Consumer prices are expected to have posted their biggest monthly gain in about four years in March, rising 1 percent from February, according to economists surveyed ahead of Friday’s release from the Bureau of Labor Statistics. On an annualized basis, prices are expected to have risen 3.4 percent, up sharply from 2.4 percent the month before.
The last time consumer price index (CPI) rose as high on a monthly basis was in June 2022, when inflation ran 1.3 percent hotter than the prior month.
As with nearly four years ago, the primary driver is energy. The conflict in Iran has fueled a rapid rise in the cost of oil and refined petroleum products, including gasoline and diesel, with ripple effects spreading into fertilizers and other goods whose production or transport depends on fossil fuels. Even if the ceasefire that was announced this week holds, economists caution that the relief is unlikely to reach consumers quickly. Negotiations in Pakistan are expected to begin Saturday with Vice President JD Vance leading the U.S. delegation.
“Even if the negotiators in Pakistan stick the landing and the ceasefire turns into a durable period of non-conflict, the lagged impact of the oil and energy shock will impact consumers in a variety of ways through the remainder of 2026,” said Joe Brusuelas, chief economist at RSM.
Private-sector data suggests the surge is already well underway. The State Street PriceStats index, which tracks retail prices in near-real time, recorded a 1.5 percent monthly increase in March — the largest single-month jump since the series began in July 2008. On an annual basis, the index put inflation at 4 percent, a level not seen since early 2023.
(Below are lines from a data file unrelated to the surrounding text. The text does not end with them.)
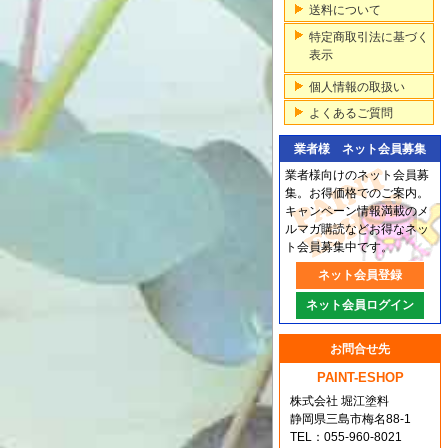
送料について
特定商取引法に基づく
表示
個人情報の取扱い
よくあるご質問
業者様 ネット会員募集
業者様向けのネット会員募
集。お得価格でのご案内。
キャンペーン情報満載のメ
ルマガ購読などお得なネッ
ト会員募集中です。
ネット会員登録
ネット会員ログイン
お問合せ先
PAINT-ESHOP
株式会社 堀江塗料
静岡県三島市梅名88-1
TEL：055-960-8021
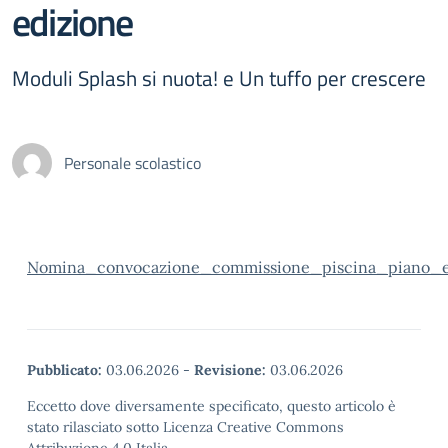
edizione
Moduli Splash si nuota! e Un tuffo per crescere
Personale scolastico
Nomina_convocazione_commissione_piscina_piano_e
Pubblicato:
03.06.2026
-
Revisione:
03.06.2026
Eccetto dove diversamente specificato, questo articolo è
stato rilasciato sotto Licenza Creative Commons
“This means that in just one month, the inflation picture has shifted materially,” said Michael Metcalfe, head of macro strategy at State Street Markets.
The March report arrives as inflation completes five consecutive years above the Federal Reserve’s 2 percent target — and as hopes of a final push back to normal appear to be fading. After cooling markedly from its 2022 peak, price growth had appeared to stall at around 3 percent, about a percentage point above where the Fed wants it, even before the Iran conflict added fresh fuel.
The renewed inflation surge will intensify pressure on the Trump administration, which has made tackling high prices and affordability a central political promise. Rising consumer costs threaten to undercut White House messaging that the economy is stabilizing and are likely to draw fresh scrutiny from voters and lawmakers alike.
The report will land at a complicated moment for the Fed, which has been holding interest rates steady as it waits for clearer signals on both inflation and growth.
A reading as hot as economists expect would likely harden the case for keeping borrowing costs elevated well into the year. A hot inflation report could force policymakers to revisit assumptions about when and whether rate cuts might resume. Fed officials have long flagged the Iran conflict as an upside risk to inflation; Friday’s figures may show that risk has materialized.